Supplemental creatine enlarges the intramuscular phosphocreatine pool, giving muscles more ATP-regeneration capacity for short, high-intensity efforts. In practice:

  • More reps in the 3–15 rep range before fatigue
  • More available volume per session
  • Greater long-term muscle adaptation from the accumulated work

Creatine also draws water into muscle cells (intracellular, not subcutaneous), increasing cell volume and producing a modest anabolic signaling effect.

> 📌 A 2003 meta-analysis covering 22 RCTs found that creatine supplementation produced an average of 8% greater strength gain and 14% greater power output improvement compared to placebo — consistent across populations, training modalities, and supplementation protocols. [1]

What Creatine Doesn't Do

  • It does not increase aerobic endurance. The ATP-phosphocreatine system operates during maximal efforts under 15 seconds. Longer efforts rely on glycolysis and oxidative phosphorylation — both unaffected by creatine levels.
  • It does not burn fat. There is no direct fat-mobilization mechanism.
  • It doesn't replace training. It amplifies the training stimulus. No training means no additional creatine effect.

The Protocol

Loading: 20g/day divided into 4 doses for 5–7 days. Saturates phosphocreatine stores faster. Some GI discomfort at this dose.

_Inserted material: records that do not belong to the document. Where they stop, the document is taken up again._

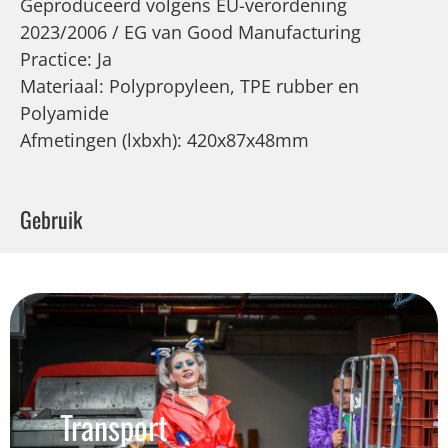
Geproduceerd volgens EU-verordening
2023/2006 / EG van Good Manufacturing
Practice: Ja
Materiaal: Polypropyleen, TPE rubber en
Polyamide
Afmetingen (lxbxh): 420x87x48mm
Gebruik
Transport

Maintenance (no loading): 3–5g/day taken consistently. Reaches full saturation within 28 days. Same endpoint as loading — just slower.

Timing: Post-workout with carbohydrates and protein shows the largest acute uptake — insulin enhances creatine transport. Daily consistency matters more than precise timing. Any time you'll reliably remember works.

Form: Creatine monohydrate. The cheapest, most studied, and most effective form available. Kre-Alkalyn, creatine ethyl ester, and other proprietary forms have not consistently outperformed monohydrate in head-to-head trials.

Non-responders: 10–30% of users show minimal response — typically because baseline muscle creatine stores are already high from heavy red meat intake. If you eat large amounts of red meat daily, the additional effect may be negligible.